Collected data:
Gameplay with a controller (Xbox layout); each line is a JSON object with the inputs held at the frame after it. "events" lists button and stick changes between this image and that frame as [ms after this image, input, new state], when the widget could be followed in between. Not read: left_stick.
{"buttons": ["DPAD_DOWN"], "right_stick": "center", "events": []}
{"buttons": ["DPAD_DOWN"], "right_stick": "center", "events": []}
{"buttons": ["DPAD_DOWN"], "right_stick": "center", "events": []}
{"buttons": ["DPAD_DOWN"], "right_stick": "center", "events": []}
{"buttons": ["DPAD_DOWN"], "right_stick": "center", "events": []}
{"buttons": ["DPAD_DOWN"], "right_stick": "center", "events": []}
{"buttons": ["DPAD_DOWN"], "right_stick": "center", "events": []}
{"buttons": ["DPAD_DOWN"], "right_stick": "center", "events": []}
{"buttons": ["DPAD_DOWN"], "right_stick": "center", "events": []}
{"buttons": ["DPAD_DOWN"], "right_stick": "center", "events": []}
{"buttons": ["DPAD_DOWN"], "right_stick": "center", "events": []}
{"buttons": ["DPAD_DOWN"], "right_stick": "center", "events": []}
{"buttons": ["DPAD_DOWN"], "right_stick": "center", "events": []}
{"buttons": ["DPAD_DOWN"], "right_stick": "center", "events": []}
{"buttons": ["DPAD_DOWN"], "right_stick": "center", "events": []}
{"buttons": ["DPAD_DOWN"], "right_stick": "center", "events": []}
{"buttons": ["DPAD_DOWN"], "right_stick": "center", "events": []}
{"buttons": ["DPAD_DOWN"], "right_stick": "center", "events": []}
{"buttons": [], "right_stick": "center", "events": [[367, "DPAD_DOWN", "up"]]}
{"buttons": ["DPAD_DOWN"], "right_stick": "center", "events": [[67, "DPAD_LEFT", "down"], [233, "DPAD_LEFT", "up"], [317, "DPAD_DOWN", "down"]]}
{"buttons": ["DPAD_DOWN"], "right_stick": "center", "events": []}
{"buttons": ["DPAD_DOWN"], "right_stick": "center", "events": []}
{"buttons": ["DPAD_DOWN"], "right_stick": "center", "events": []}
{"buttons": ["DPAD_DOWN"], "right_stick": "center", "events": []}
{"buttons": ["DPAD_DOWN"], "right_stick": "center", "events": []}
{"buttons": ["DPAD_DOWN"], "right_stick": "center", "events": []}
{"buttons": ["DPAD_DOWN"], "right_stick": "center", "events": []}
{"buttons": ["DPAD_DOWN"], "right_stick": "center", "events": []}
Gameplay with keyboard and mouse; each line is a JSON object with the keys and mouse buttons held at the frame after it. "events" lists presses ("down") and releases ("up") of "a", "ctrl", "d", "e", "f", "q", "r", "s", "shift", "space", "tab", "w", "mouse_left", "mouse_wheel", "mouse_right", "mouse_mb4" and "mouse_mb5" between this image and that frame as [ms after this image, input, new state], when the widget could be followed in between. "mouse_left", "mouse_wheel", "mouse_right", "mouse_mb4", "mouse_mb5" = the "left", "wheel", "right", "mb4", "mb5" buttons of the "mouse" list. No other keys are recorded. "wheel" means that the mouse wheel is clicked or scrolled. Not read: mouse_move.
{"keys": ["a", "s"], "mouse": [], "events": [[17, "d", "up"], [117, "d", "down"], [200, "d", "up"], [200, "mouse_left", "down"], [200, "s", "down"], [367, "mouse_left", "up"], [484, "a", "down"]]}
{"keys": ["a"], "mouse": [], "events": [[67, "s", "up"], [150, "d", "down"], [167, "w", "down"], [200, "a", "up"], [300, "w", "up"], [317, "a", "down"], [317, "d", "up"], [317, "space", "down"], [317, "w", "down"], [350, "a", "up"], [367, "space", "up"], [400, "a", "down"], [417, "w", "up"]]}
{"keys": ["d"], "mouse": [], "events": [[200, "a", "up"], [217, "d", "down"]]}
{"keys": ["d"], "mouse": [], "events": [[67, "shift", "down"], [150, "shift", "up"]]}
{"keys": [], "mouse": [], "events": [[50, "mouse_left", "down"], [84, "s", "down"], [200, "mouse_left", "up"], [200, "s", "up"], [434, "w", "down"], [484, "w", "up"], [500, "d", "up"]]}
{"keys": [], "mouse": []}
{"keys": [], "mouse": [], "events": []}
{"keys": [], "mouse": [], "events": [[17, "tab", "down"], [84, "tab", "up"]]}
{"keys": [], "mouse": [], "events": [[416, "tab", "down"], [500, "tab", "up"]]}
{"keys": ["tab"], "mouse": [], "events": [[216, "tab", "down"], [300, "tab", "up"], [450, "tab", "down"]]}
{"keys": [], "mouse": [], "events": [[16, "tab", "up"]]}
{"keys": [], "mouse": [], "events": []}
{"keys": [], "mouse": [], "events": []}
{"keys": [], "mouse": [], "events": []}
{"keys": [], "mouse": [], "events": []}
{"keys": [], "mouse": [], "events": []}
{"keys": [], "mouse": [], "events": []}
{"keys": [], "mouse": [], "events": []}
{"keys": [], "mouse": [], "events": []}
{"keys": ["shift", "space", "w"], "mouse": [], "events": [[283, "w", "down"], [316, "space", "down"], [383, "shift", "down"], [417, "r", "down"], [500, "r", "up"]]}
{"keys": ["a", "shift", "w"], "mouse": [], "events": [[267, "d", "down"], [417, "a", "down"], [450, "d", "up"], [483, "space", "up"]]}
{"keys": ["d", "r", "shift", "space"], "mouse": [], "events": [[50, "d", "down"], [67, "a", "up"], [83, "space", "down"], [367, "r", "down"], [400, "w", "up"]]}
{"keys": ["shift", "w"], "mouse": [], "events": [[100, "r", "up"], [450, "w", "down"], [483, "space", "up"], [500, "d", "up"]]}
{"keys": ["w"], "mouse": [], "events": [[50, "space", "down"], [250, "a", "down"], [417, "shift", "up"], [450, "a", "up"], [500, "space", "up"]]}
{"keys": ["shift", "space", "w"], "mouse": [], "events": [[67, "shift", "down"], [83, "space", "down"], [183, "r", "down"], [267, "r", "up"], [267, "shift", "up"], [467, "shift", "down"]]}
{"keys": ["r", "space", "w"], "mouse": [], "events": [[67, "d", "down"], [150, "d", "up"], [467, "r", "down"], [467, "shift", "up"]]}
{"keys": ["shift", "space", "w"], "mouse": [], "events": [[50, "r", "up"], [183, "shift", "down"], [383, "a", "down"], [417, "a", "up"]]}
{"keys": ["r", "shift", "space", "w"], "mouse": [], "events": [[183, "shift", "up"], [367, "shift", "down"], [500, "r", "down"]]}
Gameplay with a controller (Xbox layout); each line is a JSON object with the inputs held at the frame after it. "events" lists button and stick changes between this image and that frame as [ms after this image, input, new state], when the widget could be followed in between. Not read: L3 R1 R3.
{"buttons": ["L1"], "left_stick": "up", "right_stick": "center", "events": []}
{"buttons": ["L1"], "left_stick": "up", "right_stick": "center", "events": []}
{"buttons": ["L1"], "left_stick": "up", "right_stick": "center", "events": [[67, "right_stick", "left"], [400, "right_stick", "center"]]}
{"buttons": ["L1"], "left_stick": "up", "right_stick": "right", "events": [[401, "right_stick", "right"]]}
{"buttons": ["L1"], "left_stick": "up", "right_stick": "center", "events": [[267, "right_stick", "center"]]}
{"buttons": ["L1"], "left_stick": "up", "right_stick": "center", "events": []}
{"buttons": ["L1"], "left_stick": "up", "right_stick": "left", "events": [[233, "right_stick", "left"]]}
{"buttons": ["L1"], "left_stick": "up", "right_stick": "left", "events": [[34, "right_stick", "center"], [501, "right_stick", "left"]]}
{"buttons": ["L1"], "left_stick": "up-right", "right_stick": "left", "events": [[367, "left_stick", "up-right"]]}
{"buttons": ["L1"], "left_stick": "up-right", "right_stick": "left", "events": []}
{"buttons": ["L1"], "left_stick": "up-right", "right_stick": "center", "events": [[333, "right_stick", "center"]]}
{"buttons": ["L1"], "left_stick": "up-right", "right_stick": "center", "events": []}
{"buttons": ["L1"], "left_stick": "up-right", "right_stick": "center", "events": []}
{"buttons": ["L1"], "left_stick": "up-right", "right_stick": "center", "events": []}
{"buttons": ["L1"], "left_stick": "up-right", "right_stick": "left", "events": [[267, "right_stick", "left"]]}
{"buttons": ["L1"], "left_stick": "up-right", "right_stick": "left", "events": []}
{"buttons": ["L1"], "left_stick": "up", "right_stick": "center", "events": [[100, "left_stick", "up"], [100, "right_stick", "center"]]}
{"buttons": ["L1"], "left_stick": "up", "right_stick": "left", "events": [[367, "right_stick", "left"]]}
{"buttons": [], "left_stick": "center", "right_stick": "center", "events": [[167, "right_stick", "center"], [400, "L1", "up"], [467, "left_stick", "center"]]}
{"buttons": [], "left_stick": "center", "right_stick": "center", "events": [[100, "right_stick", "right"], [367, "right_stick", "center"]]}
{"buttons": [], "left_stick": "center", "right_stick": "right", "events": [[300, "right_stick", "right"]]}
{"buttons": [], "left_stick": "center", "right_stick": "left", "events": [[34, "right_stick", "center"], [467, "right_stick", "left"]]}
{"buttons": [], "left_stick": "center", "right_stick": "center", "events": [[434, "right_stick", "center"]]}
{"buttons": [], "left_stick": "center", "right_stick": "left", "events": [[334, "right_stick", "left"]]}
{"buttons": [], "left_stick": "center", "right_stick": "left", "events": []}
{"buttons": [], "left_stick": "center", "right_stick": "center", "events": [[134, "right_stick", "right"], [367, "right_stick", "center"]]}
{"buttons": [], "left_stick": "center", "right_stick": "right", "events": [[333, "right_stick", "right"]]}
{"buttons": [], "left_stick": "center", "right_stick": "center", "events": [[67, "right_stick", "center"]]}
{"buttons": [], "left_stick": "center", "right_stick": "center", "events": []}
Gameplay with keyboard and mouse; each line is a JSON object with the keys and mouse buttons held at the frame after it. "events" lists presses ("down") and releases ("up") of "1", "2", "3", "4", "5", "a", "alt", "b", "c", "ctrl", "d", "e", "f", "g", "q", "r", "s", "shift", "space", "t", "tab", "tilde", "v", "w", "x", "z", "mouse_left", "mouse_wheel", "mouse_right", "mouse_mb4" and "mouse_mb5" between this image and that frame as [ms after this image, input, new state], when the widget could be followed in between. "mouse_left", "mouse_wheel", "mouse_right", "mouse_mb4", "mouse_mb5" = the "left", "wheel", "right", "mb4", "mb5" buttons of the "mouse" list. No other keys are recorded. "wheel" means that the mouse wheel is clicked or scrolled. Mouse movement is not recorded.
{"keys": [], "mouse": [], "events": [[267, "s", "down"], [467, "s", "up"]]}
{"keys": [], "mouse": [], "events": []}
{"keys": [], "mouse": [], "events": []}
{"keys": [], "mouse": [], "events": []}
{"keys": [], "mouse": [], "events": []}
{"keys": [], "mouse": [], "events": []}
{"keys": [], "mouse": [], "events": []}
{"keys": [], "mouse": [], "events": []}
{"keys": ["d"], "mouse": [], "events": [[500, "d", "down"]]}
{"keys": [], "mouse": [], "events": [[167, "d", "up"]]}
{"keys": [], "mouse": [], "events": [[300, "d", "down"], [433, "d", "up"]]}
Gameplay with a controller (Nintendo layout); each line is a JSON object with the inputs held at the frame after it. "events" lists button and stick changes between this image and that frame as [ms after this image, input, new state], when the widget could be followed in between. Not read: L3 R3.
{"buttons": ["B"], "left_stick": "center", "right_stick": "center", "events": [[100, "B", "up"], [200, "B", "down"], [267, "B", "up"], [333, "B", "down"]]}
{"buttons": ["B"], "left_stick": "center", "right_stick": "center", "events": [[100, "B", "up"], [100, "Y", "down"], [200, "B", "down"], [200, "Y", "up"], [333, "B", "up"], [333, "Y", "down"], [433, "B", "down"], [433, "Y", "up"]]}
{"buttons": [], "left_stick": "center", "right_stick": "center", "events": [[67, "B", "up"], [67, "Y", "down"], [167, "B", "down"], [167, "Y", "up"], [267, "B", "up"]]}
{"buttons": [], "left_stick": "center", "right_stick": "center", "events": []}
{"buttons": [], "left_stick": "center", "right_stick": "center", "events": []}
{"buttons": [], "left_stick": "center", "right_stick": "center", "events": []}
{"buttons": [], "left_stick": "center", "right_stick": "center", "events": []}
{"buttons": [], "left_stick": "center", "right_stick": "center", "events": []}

Exercise goal>
Say the number of lines in the entries that have the string "recorded", and only that.

Answer section>
2